Singing With All My Skin & Bone Book Review

I’m familiar with Sunny Moraine’s fiction and have followed their publications on Apex, Nightmare, and Shimmer. Additionally, I’ve worked with them professionally, and their editorial work is great (highly recommend). Singing With All My Skin and Bone has been on my backlist to conquer since it first published from Undertow Publications and I couldn’t be more happy with the collection. It has everything I wanted: Moraine’s work all in one place where I could read them back to back, not just as quick online magazine skims during my lunch break. Moraine’s style continues to be darkly heartbreaking, like a deep well. You drop a stone or coin into it and the ripples touch more than you thought possible. Plus, the tons of references to Richard Siken’s Crush—how apt is that for me?
My favorite stories, I believe, center around Moraine’s later works. Their voice seems settled and certain compared to some of the other stories, but no matter where you are on the timeline, you know who the words belong to. By far, my favorite story is “Singing With All My Skin and Bone,” an intimate story of rage, blood witchcraft, self-mutilation, and bullying. I can’t say it enough—the voice in this story is so intimate it becomes painful and even as the protagonist wields newfound power with terrible consequences, you can understand why the sublimity experience might be worth it.
The theme of physical self-destruction continues into my second favorite story, “Come My Love and I’ll Tell You a Tale,” where an apocalypse, cannibalism, and heartbreaking love are front and center. Survival lies in the eye of each story’s maelstrom—as in the things people will do to stay alive because it’s in our nature to live—and how to deal with the consequences of choosing to live and not die. In a sense, it all boils down to sacrifice. At first, the main character sounded like a young child to me, who quickly grew into an adult seeking some kind of comfort and acceptance for what she was forced to do.
“Event Horizon” was my third favorite story, mainly because it’s a story I’ve always wanted to write. Hungry houses that must be fed, but will they feed on you? And amidst the sacrifice blooms a hidden love that gets its first taste of rejection. I wish this story was longer—hell, I’d pay greenbacks for a novel—it has that Stephen King IT mentality of experiencing the magical and horrific as a child and finding out it still haunts you into adulthood.
My fourth is a tie between “Across the Seam,” with feet in the legends of Baba Yaga and “So Sharp That Blood Must Flow,” a Little Mermaid re-telling. Watching the little mermaid reject her sea foam fate and turn into a vicious, bloody sea witch made my heart a bit happy. I’m not sure what Young Me would think of it, especially with my infatuation with the Disney re-telling, but Present Me was delighted.
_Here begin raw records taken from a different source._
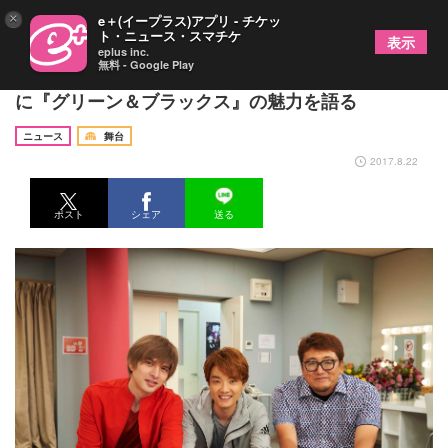
×
e＋(イープラス)アプリ - チケッ
ト・ニュース・スマチケ
表示
eplus inc.
無料 - Google Play
井上芳雄のMC番組に城田 優が登場！ 福田雄一と共
に『グリーン＆ブラックス』の魅力を語る
ニュース
舞台
2017.8.22
ポスト
シェア
送る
Other notables are “Love in the Time of Vivisection” which feels like an intimate portrait into the life of someone like Jeffrey Dahmer, wielding ultimate power over life and the unwilling (here, willing) victim to satisfy that ultimate insatiable need to control. “It’s Healing It’s Never Whole” felt like a fresh take on the afterlife—but it did have me pondering for a good long while why many times afterlives are created to be a workaholic capitalistic lifestyle, as if finding ultimate satisfaction in work is a kind of heaven unattainable in the real world. “The Throat is Deep and the Mouth is Wide” had me wondering about unanswerable questions, and, if any answer would be good enough to satisfy that hunger to know.
The other stories were entertaining, but what halted their ascension to Favorite heights centered around the fact that they felt more like emotional explorations rather than a story. More like thesis stated facts told in an emotional way, a comment on society, or even just a strange occurrence to create an unsettling ambiance, rather than a tale where I connected with the characters.
Still, this collection made me think and take my time in reading. I couldn’t ask for more. Five glorious stars.